__WHAT YOU SHOULD DO__: All lines in the entries below that hold "infrastructure" make up the answer.

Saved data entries
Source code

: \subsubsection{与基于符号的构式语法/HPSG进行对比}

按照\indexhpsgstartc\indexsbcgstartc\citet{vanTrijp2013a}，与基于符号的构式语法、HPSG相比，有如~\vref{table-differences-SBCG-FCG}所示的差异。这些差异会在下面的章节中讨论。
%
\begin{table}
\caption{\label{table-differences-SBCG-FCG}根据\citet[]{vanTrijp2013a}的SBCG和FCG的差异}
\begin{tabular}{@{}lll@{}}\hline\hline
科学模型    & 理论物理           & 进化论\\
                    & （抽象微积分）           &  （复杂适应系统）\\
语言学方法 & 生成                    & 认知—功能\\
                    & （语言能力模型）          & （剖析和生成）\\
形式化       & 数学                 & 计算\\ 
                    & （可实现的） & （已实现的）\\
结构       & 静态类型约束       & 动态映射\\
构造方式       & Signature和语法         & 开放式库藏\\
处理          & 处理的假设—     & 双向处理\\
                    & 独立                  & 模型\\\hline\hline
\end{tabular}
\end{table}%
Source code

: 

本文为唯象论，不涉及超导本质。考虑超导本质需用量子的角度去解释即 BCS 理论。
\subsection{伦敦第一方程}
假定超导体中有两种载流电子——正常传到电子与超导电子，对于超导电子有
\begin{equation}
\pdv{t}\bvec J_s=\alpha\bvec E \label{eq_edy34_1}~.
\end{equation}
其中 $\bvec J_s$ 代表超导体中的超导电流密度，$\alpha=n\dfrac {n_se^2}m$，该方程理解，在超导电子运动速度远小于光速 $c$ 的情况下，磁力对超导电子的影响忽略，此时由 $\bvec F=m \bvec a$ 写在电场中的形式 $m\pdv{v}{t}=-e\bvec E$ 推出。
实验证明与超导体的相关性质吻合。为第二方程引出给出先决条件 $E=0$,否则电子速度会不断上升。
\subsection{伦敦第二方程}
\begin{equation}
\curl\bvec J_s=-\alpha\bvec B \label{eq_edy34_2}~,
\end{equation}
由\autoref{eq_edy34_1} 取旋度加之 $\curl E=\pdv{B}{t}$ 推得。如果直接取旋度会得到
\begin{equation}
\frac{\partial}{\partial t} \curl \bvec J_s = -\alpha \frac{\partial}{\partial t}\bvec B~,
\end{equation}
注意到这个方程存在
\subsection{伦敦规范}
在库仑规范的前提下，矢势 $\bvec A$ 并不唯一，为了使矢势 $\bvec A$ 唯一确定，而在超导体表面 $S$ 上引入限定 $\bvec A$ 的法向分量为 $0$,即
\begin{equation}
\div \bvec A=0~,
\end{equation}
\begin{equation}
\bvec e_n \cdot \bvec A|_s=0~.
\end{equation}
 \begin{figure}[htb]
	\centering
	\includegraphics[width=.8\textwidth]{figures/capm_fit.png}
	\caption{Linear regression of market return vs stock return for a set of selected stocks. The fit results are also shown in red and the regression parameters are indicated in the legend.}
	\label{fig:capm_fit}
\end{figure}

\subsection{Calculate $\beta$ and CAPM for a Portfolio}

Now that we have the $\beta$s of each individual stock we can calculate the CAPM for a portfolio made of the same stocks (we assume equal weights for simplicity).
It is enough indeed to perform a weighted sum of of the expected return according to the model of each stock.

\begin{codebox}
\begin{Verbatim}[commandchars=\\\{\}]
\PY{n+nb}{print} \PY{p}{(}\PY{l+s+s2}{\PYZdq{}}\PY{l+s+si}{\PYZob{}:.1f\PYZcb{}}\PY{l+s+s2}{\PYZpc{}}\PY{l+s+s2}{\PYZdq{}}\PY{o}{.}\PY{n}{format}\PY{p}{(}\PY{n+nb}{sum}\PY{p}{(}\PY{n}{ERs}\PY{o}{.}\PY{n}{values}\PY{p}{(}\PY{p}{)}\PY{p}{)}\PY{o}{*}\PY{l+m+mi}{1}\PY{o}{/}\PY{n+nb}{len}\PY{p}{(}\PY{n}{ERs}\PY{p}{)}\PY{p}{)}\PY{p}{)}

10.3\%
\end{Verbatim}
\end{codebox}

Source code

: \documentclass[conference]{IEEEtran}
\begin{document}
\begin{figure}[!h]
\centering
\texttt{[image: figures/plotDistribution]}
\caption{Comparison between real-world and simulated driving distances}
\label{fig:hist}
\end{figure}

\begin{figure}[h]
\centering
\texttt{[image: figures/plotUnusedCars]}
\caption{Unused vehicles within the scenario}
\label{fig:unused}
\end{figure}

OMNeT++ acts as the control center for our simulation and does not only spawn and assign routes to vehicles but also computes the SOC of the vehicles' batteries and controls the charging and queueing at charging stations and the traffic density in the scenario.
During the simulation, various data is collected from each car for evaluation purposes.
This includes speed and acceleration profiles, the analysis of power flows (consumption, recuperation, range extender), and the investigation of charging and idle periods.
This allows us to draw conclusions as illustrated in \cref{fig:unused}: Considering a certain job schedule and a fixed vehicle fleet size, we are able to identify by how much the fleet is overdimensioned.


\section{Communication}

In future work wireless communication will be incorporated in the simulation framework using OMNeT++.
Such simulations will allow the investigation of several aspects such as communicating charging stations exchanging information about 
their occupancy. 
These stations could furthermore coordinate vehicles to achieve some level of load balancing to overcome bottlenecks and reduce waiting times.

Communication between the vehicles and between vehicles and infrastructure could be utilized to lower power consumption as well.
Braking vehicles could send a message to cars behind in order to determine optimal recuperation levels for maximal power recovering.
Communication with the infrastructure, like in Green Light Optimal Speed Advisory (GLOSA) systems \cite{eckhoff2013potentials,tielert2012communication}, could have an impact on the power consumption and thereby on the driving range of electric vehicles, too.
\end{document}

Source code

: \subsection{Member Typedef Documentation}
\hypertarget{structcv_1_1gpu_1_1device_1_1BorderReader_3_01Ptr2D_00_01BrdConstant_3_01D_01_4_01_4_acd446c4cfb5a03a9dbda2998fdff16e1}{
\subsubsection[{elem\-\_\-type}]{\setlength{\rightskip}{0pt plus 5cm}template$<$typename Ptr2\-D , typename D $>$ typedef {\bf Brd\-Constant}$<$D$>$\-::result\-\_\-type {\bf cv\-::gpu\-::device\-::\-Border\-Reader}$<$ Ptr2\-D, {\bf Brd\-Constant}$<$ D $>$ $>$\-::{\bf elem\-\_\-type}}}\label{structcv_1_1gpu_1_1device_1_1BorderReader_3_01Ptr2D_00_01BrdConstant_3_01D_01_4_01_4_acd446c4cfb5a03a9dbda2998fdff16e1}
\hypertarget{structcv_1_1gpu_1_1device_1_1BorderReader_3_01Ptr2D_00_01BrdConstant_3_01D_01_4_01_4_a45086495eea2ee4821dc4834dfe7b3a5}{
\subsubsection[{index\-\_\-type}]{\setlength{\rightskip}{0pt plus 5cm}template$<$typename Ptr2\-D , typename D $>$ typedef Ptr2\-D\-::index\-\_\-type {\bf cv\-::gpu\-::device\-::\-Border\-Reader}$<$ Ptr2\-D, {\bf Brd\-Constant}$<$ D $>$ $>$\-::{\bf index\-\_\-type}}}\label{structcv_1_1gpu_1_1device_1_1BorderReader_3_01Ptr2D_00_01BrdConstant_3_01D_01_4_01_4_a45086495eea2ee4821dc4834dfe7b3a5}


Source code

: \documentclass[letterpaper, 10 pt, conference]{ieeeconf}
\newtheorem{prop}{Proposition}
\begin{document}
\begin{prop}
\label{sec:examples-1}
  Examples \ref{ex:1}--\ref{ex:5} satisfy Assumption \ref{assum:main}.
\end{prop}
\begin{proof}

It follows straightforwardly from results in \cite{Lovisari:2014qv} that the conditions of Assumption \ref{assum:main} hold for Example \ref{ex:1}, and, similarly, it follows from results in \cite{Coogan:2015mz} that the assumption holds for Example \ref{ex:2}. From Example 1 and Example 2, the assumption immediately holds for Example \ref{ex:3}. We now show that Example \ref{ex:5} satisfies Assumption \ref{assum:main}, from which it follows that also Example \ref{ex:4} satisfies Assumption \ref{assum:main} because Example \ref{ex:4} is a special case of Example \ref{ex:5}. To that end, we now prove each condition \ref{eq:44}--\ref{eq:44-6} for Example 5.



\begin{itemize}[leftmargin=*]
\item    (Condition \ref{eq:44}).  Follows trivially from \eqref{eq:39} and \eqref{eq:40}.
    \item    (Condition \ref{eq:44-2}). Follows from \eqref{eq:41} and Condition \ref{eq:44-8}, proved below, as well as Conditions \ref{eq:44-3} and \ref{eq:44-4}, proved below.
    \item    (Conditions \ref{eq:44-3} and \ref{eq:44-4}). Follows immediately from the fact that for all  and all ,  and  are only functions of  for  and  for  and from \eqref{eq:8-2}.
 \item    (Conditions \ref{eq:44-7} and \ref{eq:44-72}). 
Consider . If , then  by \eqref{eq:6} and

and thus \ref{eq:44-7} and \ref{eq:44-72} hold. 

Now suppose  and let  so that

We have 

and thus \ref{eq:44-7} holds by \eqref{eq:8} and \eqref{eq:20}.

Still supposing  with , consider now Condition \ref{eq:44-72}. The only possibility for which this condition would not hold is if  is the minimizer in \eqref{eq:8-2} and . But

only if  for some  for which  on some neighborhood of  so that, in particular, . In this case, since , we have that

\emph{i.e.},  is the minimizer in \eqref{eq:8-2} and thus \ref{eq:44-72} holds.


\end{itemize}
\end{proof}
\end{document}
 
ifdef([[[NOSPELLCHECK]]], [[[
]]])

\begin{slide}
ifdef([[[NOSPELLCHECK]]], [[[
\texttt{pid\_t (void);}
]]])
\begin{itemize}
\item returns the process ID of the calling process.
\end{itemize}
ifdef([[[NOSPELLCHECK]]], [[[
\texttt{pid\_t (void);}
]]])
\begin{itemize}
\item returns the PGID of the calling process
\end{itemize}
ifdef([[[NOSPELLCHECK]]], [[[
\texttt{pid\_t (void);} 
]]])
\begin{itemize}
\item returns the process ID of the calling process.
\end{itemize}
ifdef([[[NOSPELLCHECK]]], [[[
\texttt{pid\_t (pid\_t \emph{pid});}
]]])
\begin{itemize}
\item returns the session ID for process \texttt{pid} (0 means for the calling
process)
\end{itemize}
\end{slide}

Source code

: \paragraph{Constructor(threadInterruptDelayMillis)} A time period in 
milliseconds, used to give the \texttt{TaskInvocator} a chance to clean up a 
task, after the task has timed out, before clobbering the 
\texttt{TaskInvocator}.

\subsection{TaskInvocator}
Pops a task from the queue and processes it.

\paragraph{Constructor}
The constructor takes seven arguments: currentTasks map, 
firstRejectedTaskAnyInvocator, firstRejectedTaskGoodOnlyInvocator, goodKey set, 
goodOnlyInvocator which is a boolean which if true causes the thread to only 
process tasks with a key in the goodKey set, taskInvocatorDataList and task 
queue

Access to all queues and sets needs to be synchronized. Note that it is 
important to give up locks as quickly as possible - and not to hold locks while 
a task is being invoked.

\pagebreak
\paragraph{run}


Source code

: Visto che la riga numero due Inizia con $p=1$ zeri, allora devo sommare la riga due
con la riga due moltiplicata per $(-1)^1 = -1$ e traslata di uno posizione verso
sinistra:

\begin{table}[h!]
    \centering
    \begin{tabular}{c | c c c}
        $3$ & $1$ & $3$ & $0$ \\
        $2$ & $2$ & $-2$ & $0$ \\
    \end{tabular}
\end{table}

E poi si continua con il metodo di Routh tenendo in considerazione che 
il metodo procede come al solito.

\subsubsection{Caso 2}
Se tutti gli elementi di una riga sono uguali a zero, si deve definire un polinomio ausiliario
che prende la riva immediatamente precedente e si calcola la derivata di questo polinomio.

__SOLUTION__:
Communication between the vehicles and between vehicles and infrastructure could be utilized to lower power consumption as well.
Communication with the infrastructure, like in Green Light Optimal Speed Advisory (GLOSA) systems \cite{eckhoff2013potentials,tielert2012communication}, could have an impact on the power consumption and thereby on the driving range of electric vehicles, too.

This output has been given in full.